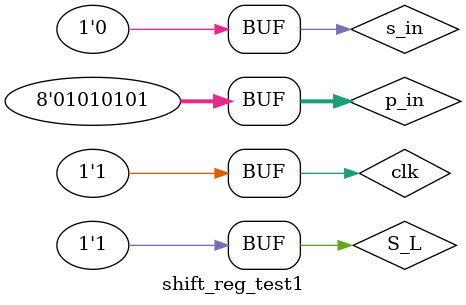
<source format=v>
`timescale 1ns / 1ps
module shift_reg_test1(

    );
    reg clk, S_L, s_in;
    reg[7:0] p_in;
    wire [7:0] Q;
    shift_reg test1 (
        .clk(clk),
        .S_L(S_L),
        .s_in(s_in),
        .p_in(p_in),
        .Q(Q[7:0])
    );
    initial begin
		// Initialize Inputs
		S_L = 0;
		s_in = 0;
		p_in = 0;

		#100;
        
		// Add stimulus here
		S_L = 0;
		s_in = 1;
		p_in =0;
        #200;
		S_L = 1;
		s_in = 0;
		p_in = 8'b0101_0101;
		#500;
	end
	always begin
		clk = 0; #20;
		clk = 1; #20;
	end

endmodule

</source>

○ ○ ○ ○ ○

**JOB:**
Find "Add stimulus here" in the records. Copy its line and every line after it, exactly, through the last one.

**SOLUTION BELOW:**
		// Add stimulus here
		S_L = 0;
		s_in = 1;
		p_in =0;
        #200;
		S_L = 1;
		s_in = 0;
		p_in = 8'b0101_0101;
		#500;
	end
	always begin
		clk = 0; #20;
		clk = 1; #20;
	end

endmodule

</source>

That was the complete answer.